Nehmen wir mal ein einfaches Beispiel: Basteln. Ich bin nun nicht der Handwerker vor dem Herrn, aber manchmal muss man halt mal ran und eine Kleinigkeit reparieren. Es ist weithin bekannt, dass technische Vermögen, handwerkliches Geschick und die Fähigkeit, Dinge rein intuitiv und ohne Kenntnis der Materie in Betrieb zu nehmen und nach etwaigen Fehlversuchen zu reparieren, Gaben sind, die jedem ordentlichen Mann vom lieben Gott (männlich) in die Wiege gelegt werden.

Genau aus diesem Grund werden Gebrauchs- und Bedienungsanleitungen übrigens nur für Frauen geschrieben und im Deutschen folgerichtig mit einem weiblichen Artikel versehen.

Übertroffen wird dieses unser Geschick eigentlich nur noch von unserem Talent, uns grundsätzlich nie zu verfahren und daher auch nie nach dem Weg zu fragen. Wie wir Männer so sind halt. Das Prinzip ist ein universelles und gilt daher uneingeschränkt auch hier bei uns auf der Grünen Insel.

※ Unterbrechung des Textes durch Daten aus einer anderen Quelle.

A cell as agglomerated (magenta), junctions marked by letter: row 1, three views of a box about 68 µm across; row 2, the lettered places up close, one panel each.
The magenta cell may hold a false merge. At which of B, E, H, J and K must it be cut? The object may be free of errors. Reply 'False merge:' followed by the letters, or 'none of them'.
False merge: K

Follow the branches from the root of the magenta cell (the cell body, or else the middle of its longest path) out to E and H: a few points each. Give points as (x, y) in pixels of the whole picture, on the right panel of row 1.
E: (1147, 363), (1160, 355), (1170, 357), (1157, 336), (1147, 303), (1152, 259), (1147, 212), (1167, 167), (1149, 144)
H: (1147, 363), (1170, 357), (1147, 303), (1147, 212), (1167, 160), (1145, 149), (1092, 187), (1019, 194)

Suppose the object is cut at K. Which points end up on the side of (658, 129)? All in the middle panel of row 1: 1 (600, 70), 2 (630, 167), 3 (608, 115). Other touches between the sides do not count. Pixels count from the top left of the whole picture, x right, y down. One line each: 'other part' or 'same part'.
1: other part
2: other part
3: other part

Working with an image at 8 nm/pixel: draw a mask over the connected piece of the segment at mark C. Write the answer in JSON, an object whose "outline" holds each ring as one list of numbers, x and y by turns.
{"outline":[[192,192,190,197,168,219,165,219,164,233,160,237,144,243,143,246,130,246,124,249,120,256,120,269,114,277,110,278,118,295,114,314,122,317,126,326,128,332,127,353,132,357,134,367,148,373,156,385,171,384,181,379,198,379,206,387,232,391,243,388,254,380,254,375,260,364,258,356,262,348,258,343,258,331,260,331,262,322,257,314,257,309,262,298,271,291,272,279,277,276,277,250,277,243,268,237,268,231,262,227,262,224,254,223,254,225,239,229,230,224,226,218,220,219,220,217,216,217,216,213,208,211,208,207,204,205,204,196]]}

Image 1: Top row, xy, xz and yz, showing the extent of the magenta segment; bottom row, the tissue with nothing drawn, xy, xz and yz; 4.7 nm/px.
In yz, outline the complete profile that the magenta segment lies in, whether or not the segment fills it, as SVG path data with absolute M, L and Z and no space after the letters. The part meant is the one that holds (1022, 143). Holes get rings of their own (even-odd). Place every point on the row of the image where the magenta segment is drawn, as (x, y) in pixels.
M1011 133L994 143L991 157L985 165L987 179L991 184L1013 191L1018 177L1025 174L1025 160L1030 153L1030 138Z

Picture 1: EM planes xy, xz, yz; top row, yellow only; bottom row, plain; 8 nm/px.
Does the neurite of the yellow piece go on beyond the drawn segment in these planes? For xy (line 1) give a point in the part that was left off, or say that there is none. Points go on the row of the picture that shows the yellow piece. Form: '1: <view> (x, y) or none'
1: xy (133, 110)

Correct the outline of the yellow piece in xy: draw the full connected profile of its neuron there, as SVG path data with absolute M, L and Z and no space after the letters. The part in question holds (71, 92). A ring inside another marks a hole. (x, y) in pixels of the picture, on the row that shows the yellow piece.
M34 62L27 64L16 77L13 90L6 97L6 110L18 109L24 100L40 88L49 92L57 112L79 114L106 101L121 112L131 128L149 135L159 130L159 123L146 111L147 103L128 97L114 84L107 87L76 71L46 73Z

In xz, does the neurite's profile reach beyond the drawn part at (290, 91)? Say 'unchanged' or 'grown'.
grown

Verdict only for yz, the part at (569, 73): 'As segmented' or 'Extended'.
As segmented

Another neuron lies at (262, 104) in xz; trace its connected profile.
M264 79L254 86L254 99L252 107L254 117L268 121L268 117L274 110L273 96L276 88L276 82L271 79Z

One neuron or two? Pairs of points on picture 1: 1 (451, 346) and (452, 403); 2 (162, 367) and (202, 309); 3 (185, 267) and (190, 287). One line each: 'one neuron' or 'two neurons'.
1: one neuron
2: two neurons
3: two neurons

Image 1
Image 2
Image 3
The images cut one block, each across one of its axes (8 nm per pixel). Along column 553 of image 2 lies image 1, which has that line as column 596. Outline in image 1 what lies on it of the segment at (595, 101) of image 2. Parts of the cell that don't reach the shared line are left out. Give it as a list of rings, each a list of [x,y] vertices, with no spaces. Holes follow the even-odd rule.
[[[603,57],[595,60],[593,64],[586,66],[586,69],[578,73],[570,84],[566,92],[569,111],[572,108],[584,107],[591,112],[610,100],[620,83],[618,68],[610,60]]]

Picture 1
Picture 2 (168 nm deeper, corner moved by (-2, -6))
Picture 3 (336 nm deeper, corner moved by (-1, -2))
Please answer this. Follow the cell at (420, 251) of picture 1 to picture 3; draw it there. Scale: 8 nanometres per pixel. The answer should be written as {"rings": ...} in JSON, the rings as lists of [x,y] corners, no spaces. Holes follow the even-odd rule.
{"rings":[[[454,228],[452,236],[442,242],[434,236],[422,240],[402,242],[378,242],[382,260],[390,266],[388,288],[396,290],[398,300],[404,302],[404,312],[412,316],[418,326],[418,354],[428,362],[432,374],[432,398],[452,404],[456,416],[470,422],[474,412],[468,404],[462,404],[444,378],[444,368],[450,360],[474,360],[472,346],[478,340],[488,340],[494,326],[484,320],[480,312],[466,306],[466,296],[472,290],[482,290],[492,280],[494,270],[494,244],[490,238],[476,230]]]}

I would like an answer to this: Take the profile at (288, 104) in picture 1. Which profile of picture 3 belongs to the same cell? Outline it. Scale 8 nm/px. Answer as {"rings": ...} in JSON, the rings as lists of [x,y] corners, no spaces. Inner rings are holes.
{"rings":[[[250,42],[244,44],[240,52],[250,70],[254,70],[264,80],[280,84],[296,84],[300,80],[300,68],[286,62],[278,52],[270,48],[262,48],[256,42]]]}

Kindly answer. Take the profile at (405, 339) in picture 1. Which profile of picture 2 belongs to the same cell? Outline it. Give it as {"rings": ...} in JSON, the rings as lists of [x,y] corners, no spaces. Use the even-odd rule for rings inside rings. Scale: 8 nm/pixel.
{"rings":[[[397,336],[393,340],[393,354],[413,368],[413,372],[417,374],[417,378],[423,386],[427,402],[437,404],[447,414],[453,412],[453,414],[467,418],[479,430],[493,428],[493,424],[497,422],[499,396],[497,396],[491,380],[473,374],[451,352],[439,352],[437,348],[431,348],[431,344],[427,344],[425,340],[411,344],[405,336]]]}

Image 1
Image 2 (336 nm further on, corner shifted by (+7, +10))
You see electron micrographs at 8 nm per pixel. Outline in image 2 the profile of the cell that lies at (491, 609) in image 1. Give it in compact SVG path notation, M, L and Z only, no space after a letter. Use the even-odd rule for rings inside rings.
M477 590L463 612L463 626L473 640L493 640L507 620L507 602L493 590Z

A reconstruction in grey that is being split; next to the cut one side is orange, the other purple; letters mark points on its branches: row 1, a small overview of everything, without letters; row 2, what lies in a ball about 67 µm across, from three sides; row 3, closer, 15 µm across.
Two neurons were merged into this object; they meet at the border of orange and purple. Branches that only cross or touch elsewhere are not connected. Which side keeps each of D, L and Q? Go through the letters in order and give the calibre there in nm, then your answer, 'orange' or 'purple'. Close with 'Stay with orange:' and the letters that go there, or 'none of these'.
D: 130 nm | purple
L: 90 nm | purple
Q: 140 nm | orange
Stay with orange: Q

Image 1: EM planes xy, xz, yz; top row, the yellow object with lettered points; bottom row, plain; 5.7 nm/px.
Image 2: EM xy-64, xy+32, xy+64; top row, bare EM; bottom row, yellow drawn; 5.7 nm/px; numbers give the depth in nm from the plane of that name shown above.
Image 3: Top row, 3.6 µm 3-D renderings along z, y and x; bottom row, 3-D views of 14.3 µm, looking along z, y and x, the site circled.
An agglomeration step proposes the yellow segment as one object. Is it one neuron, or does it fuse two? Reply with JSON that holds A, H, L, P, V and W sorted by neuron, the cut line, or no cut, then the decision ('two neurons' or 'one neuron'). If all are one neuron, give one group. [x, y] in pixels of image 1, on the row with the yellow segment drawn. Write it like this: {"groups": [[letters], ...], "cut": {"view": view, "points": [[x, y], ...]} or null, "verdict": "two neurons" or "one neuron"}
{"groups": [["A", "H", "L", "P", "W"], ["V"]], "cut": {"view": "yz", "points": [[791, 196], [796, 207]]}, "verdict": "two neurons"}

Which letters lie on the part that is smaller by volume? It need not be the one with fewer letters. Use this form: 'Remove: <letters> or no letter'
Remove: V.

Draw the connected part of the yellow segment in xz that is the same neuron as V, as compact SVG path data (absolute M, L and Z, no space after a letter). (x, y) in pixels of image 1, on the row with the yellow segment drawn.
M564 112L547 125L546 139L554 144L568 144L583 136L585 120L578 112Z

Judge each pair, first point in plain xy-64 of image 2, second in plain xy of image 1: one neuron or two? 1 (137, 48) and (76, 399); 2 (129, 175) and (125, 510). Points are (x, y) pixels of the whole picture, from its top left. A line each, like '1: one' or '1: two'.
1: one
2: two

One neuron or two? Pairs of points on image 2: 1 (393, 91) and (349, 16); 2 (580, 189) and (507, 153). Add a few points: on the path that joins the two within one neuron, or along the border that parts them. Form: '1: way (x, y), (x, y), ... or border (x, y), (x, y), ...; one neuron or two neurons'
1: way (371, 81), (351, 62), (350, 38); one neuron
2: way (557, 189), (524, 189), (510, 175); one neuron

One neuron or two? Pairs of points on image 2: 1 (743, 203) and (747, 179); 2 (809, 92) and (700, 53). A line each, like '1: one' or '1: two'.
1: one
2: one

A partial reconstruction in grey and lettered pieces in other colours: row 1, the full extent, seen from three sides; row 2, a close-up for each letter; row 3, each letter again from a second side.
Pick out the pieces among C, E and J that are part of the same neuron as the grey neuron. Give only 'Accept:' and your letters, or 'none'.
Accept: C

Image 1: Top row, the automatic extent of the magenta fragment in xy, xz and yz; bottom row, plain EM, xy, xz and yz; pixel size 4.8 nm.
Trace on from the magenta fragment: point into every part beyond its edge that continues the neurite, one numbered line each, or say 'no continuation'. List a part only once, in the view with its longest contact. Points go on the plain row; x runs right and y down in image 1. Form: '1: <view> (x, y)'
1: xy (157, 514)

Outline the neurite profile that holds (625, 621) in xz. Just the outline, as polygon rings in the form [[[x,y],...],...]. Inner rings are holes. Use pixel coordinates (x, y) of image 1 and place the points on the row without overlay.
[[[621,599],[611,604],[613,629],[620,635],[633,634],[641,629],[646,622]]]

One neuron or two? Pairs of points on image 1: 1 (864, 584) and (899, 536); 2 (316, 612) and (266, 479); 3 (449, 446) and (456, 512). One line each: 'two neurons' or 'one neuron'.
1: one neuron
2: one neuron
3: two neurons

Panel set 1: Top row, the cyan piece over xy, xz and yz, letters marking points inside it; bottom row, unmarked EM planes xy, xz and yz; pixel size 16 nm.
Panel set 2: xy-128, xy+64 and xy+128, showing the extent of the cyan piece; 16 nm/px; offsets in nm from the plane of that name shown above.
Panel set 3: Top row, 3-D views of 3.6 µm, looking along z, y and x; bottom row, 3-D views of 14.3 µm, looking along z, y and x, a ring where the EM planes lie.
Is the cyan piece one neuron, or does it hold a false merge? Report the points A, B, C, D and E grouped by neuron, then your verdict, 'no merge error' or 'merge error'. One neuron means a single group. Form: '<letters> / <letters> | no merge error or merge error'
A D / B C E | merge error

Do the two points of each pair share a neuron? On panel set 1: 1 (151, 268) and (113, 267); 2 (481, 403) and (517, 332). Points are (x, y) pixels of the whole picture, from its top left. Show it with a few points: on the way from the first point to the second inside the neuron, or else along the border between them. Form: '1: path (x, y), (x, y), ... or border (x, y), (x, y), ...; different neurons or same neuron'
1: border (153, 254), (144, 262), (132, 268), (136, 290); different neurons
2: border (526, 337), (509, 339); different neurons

Mann repariert nach Gefühl

Nun ist es so, dass selbst dem größten Genie mal ein Fehler unterläuft. Da kommen wir dann zur sogenannten Lernfähigkeit. Nehmen wir also mal an, ich reparierte ein Türschloss. Schraubenzieher und Hammer trage ich eigentlich immer am Mann, was braucht man mehr?

In diesem ganz speziellen Fall schaffe ich es also, das Türschloss mit ein wenig schrauben und ein paar energischen Hammerschlägen – ein bisschen Spaß muss schließlich sein – zu demontieren und widme mich dem Defekt an sich. Nach ein wenig Analyse und am Kopf Gekratze ist Problem schließlich erkannt, mit ein paar energischen Hammerschlägen auch schnell behoben. So weit läuft also alles ganz so, wie Mann es erwarten kann.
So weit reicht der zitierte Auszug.